And then of course there are the miracles, sacramental moments and awe.
There’s three acres of rock hard ground in Luwinga. On Aug 1 2009 a group of Irish students, from Blackrock College teamed up with our building crew to begin digging foundations for a pump factory. It looked like the impossible. Everything was carried and mixed by hand. But, still by November 6, the 4000 sq foot building was opened by the Irish Ambassador to Malawi.
At Easter 2008, ten DIT students, arrived in the remote rural village of Luvuwu, by the time they left 2 weeks later a 3 classroom school was ready for occupation. Like the story of the loaves and fishes, the community spirit of generosity was unleashed.
Like a volunteer sitting on the ground with a group of 4 year olds writing their figures with little sticks, or paper aeroplanes or bubbles or snakes and ladders or music or reading, wonder and awe at the Lord’s presence.
Like Jen clapping as she reads a new page of a 6 year old’s book.
Like being asked to hold and name, an hour old baby girl, in the birthing centre.
Like looking at Binna’s seedlings, budding and grafting; a whole miracle in itself considering that he suffered a serious mental health problem, went to SJOG services and is now (and always was) a genius with plants.
And then there’s a whole range of people finding their feet and voice, beginning to realize their potential, having received the slightest of a jump start.
Malawi is not all pretty, there’s corruption, abuse, aids, infertile soil, lack of education all mixed up with culture and tradition, but on the upside there’s inspirational and endearing women who with a little help can rescue it from all its ills.
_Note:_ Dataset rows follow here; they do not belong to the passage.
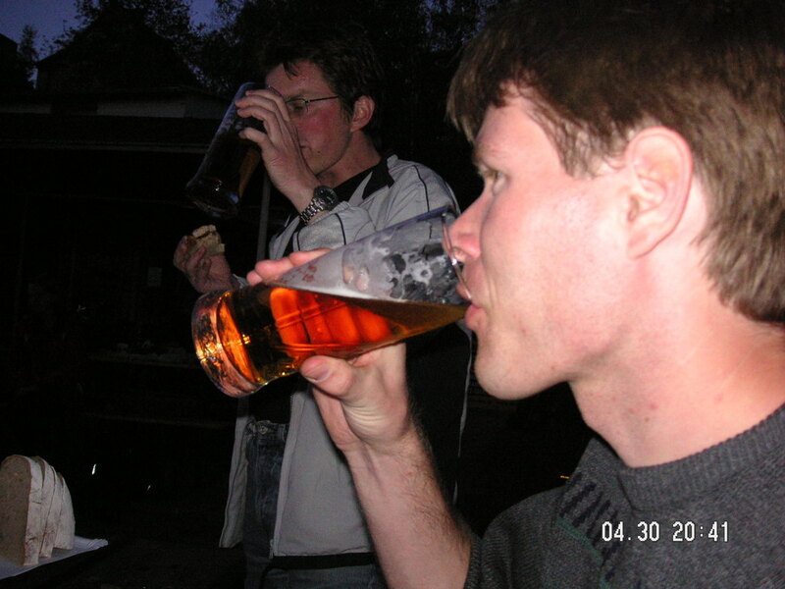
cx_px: 392
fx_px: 839
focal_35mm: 37
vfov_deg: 38.7
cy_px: 294
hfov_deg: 50.1
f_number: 2.8
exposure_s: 1/45
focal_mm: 6.1
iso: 160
Maybe that’s another good reason to be there.
Imagine driving a truck loaded with pipes, pumps parts and workers over rocky rutted roads, through a treeless barren, bone dry landscape. Imagine what it feels like to hike with villagers up and down hills, passing their little houses, over parched earth to reach well site. Of course you’re wrecked, hot, dirty, with your brains and ass rattled like never before, but you are certainly alive.
“Happiness is something called clean water.”
The intensity of the experience, the work, the concentration, the heat and the exhaustion is pushing you to the limit. But then you dance and sing and laugh with women celebrating the first clean water they have ever had in their village. And you watch the magical scene of children rushing to cup their hands under the sparkling liquid spurting from the pump and it’s impossible to leave that village without a complete replenishment of your physical and spiritual energies.
So, simply put, I go to help, but I also go to be lifted, to feed my soul, whatever that is, with work, sometimes laughter and tears, but with a purpose. The experience is a clear reminder that we are indeed all one, all part of the same creation, all put here to help and love one other. It transcends language, culture, religion and skin color, awakening the spirit of each of us.
We eventually worked till dark and then had to negotiate our way through a still, black countryside, without roads, road signs, electric lights or guides. It looked bad when we got stuck in a deep hole of sand in a river bed. Then there was the relief of suddenly finding the tar road. The drive to Mzuzu was still and calm and the sky of stars was another beauty to behold.
Home just after midnight: bed, sleep and then ponder the next potentially glorious day.
When I ask Br Aidan what his day was like, he always answers every day is a good day, and in Malawi it certainly is.